§ Problem requirements
Scan the listing for the word "Updated" and give the number of lines where it appears, with no other text.

* * *

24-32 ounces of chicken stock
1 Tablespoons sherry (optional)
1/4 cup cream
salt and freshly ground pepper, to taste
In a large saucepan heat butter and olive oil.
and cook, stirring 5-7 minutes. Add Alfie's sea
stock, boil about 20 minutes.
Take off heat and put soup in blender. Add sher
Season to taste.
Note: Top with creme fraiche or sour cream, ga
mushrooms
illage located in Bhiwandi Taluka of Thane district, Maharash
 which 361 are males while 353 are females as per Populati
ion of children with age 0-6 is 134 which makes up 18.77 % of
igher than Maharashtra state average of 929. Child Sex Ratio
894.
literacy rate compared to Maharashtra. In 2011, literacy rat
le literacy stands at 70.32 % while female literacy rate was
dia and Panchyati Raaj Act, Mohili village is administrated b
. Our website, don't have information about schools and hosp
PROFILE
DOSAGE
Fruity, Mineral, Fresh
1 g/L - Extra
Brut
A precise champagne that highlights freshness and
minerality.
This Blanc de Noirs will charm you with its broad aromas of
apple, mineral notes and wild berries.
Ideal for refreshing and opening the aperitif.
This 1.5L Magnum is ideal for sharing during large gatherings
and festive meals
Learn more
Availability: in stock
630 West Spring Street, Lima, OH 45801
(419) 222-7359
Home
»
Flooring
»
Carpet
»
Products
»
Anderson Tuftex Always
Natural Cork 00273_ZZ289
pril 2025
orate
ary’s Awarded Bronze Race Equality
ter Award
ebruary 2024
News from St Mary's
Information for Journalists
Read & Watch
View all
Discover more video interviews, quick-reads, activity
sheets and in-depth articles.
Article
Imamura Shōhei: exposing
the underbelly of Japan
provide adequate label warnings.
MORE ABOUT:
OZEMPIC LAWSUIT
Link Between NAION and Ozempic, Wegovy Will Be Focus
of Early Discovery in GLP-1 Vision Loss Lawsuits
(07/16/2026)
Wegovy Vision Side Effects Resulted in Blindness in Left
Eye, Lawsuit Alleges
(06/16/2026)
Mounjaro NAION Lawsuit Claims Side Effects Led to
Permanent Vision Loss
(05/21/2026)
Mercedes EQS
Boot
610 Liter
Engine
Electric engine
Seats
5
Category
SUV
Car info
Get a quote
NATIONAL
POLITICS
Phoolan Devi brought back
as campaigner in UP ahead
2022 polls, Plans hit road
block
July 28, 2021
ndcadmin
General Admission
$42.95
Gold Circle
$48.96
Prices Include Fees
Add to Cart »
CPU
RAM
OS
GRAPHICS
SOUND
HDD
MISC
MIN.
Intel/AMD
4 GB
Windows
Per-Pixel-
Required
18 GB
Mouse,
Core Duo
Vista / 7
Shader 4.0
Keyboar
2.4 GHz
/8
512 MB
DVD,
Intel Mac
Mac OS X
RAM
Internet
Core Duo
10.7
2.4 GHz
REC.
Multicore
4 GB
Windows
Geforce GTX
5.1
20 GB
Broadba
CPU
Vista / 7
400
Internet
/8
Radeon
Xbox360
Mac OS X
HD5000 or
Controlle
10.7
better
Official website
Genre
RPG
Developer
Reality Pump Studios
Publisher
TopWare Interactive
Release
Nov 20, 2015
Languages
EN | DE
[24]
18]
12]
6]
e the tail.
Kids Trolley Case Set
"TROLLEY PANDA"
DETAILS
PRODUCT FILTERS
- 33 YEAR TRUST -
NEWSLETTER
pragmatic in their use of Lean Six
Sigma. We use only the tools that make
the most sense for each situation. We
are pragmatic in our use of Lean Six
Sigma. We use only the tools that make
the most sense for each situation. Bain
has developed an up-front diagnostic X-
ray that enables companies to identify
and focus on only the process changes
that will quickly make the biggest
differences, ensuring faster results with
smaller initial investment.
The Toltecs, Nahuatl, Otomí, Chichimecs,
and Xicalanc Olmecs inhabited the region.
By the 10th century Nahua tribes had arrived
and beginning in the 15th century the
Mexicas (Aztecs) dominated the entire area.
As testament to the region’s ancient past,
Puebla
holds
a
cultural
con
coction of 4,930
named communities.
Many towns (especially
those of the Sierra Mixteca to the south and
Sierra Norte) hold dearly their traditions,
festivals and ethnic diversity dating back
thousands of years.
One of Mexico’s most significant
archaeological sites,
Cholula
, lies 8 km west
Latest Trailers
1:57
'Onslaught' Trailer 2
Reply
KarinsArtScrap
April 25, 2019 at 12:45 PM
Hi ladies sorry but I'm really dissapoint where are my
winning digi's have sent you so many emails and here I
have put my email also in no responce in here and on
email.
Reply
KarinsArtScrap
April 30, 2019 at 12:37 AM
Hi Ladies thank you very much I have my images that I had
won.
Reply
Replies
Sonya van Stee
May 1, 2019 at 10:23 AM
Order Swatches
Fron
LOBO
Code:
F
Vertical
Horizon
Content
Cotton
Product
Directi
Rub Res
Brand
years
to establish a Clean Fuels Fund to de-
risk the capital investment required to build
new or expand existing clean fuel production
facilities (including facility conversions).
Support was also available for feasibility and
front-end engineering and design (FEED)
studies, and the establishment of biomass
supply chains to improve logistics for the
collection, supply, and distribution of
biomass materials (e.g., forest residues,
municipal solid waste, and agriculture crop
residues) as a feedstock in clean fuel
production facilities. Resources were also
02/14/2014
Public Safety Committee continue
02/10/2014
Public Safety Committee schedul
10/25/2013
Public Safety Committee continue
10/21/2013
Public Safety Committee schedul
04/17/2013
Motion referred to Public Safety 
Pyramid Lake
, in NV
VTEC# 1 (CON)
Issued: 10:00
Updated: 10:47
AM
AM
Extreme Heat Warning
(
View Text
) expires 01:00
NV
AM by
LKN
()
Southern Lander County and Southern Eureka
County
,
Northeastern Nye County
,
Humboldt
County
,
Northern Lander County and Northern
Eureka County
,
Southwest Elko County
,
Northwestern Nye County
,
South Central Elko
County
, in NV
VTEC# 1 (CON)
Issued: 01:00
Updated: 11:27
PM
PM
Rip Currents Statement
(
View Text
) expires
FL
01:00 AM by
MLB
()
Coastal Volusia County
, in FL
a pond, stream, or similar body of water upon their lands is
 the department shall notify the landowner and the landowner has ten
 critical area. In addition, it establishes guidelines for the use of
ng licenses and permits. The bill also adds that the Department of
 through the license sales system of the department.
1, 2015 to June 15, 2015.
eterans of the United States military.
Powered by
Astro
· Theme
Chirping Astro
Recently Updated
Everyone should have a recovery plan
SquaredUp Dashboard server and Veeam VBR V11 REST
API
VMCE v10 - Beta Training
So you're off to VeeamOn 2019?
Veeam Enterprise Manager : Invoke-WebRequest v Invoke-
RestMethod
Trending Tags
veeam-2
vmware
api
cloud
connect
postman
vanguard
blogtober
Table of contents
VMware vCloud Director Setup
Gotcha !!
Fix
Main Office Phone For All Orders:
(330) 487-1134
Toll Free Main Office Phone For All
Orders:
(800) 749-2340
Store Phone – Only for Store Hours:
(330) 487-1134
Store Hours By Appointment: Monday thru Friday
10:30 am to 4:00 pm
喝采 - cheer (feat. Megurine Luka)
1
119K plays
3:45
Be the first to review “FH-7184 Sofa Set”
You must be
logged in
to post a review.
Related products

* * *

§ Solution for this problem
3